Provided text —
Distributions and Bayes' Theorem

Lab 1: Distributions and Bayes' Theorem

Probability becomes intuitive when you can sample from distributions and watch the theory materialize in histograms. This lab takes the core results from r1–r3 — PMFs, PDFs, joint distributions, the law of total probability, and Bayes' theorem — and makes them concrete in NumPy and SciPy.

What You'll Build

• A PMF and PDF explorer: plot the Bernoulli, Poisson, Uniform, and Gaussian distributions side-by-side; verify normalization by integrating the PDF and summing the PMF
• A CDF calculator: compute and plot CDFs for continuous and discrete RVs; use $F(b) - F(a)$ to answer interval probability questions
• A joint distribution sampler: generate $(X, Y)$ pairs from a 2D Gaussian, scatter-plot them, recover marginals by collapsing one axis, and compare to the theoretical marginal
• A law of total probability verifier: recreate the binary classifier error-rate calculation from q1 ($P(\text{error}) = 0.10 \times 0.60 + 0.30 \times 0.40 = 0.18$) with simulation, confirming the analytic result
• A Bayes' theorem sensitivity sweep: implement the disease-screening posterior $P(D|+)$ as a function of the prior $P(D)$, plot $P(D|+)$ over a range of priors from 0.001 to 0.5, and observe how the base-rate fallacy weakens as prevalence rises

Key Concepts Practiced

By the end you will see why PDF values are not probabilities, why the base-rate fallacy is structurally inevitable at low prevalence, and how marginalization is literally summation or integration over the unwanted variable.

What is needed —
Write out the part of the lab overview above, starting with "By the end you" and going on through "the unwanted variable.".

Extracted data —
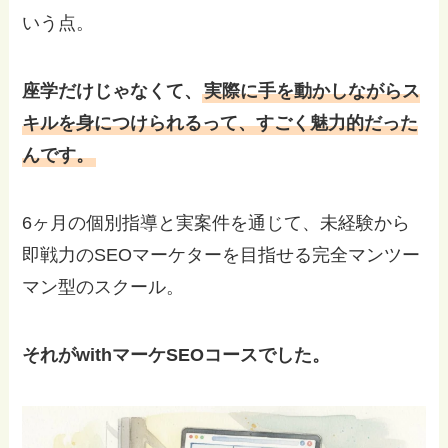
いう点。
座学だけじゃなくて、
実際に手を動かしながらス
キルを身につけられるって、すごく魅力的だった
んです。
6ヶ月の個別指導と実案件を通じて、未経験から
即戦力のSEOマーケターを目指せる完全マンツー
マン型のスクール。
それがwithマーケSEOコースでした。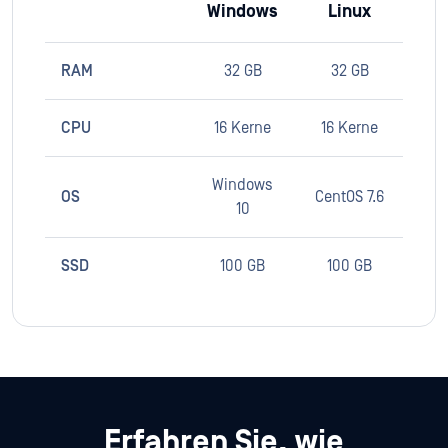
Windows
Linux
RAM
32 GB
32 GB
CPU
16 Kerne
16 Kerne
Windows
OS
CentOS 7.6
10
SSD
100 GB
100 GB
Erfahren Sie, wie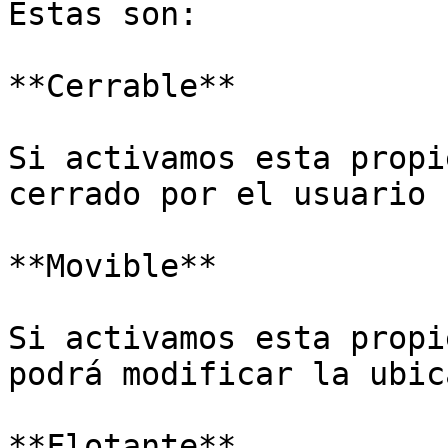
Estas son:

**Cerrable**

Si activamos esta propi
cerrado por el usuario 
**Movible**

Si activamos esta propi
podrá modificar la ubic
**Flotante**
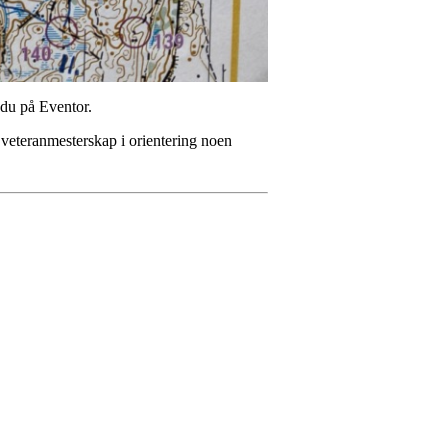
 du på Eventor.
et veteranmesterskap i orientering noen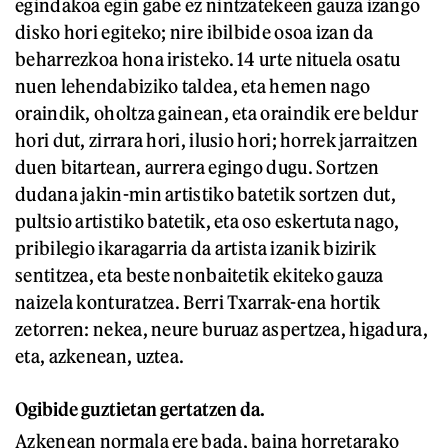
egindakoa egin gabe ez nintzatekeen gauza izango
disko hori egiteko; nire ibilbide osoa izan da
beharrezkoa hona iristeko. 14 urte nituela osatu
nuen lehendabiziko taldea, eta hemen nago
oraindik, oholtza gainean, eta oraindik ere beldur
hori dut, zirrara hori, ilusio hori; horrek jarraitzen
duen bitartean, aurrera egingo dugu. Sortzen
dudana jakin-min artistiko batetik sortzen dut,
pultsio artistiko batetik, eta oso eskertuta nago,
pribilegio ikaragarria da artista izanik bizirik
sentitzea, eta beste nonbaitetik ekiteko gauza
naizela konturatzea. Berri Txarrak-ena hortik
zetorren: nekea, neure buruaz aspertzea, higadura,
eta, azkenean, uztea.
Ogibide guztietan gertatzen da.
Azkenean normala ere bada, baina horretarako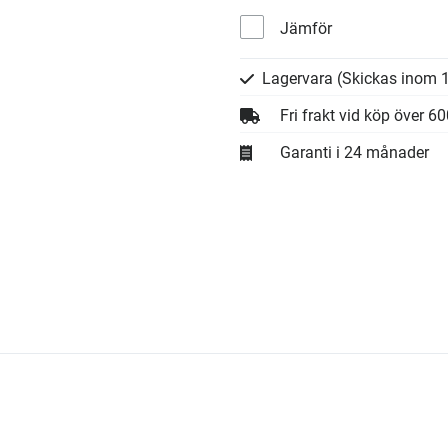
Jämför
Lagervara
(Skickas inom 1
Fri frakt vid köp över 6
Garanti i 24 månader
==
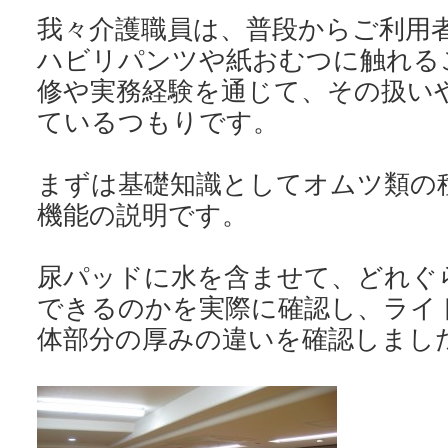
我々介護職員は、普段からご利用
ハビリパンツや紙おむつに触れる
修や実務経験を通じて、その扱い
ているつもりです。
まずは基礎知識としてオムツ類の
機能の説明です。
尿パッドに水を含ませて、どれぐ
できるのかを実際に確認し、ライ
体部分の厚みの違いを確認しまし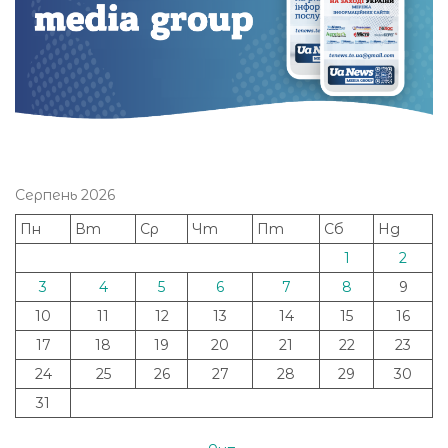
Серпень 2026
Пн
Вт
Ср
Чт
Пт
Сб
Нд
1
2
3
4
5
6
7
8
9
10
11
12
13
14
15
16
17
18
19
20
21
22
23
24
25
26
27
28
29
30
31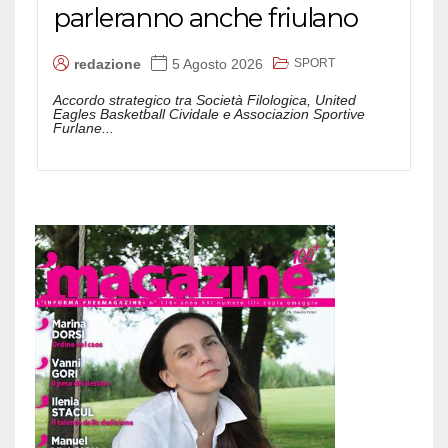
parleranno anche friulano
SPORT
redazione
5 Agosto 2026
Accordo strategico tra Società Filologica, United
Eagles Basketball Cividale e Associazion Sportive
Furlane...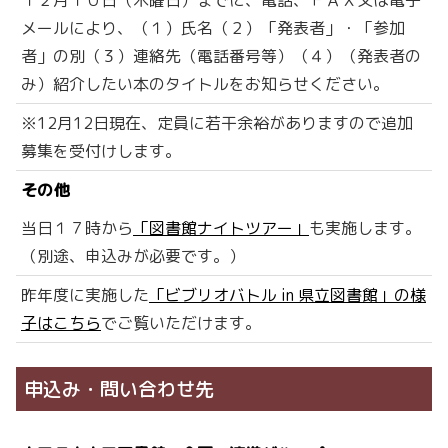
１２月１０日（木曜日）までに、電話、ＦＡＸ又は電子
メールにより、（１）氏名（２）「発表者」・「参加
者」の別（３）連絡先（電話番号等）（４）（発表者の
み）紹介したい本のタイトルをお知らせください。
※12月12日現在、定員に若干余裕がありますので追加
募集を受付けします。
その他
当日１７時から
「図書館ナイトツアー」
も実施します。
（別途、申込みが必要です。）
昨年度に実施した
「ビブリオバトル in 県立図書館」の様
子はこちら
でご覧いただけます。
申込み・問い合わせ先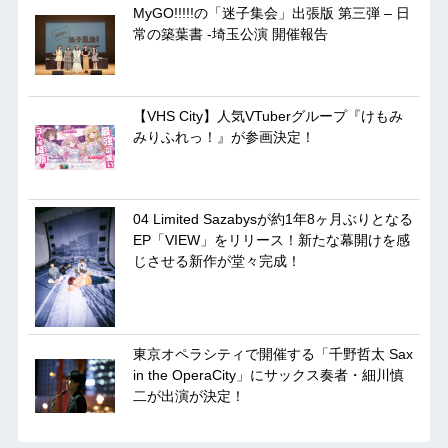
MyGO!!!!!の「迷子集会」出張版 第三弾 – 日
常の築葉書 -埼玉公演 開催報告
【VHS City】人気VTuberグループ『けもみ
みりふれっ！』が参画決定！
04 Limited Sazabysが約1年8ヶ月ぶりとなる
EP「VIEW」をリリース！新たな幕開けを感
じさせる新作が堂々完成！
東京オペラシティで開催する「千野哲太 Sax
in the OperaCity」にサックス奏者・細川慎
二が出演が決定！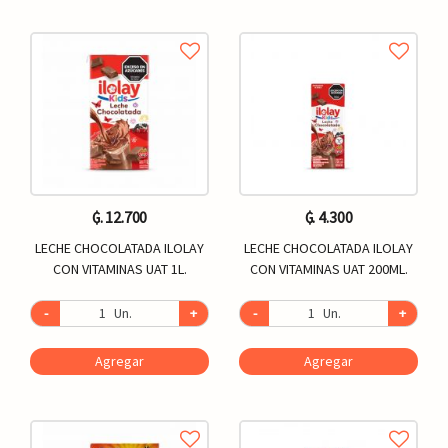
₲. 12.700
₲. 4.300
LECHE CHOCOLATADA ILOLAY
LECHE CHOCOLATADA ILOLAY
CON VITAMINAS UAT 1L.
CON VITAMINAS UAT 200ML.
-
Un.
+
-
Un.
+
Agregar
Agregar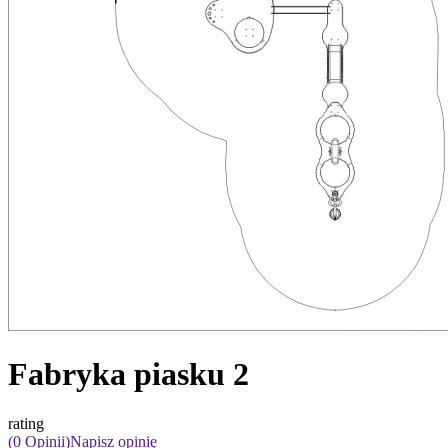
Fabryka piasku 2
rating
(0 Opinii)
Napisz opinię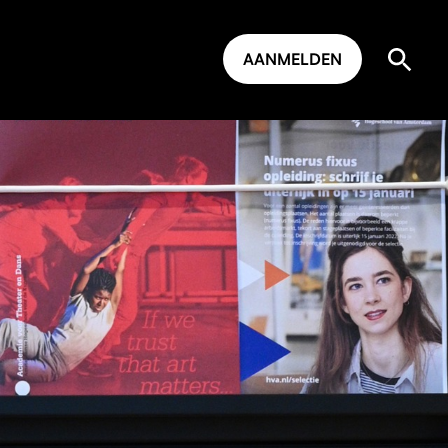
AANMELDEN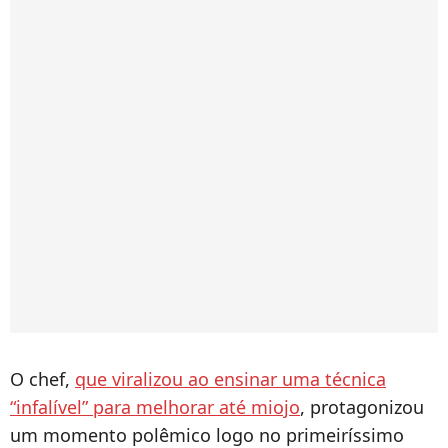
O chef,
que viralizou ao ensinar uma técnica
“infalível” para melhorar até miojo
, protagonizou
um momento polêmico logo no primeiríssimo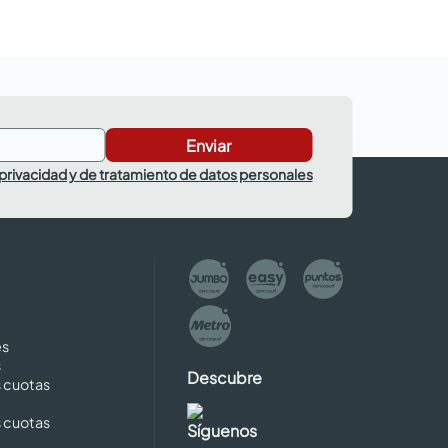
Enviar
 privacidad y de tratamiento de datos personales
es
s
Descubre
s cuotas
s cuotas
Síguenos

Completed exercise —
By the end you will see why PDF values are not probabilities, why the base-rate fallacy is structurally inevitable at low prevalence, and how marginalization is literally summation or integration over the unwanted variable.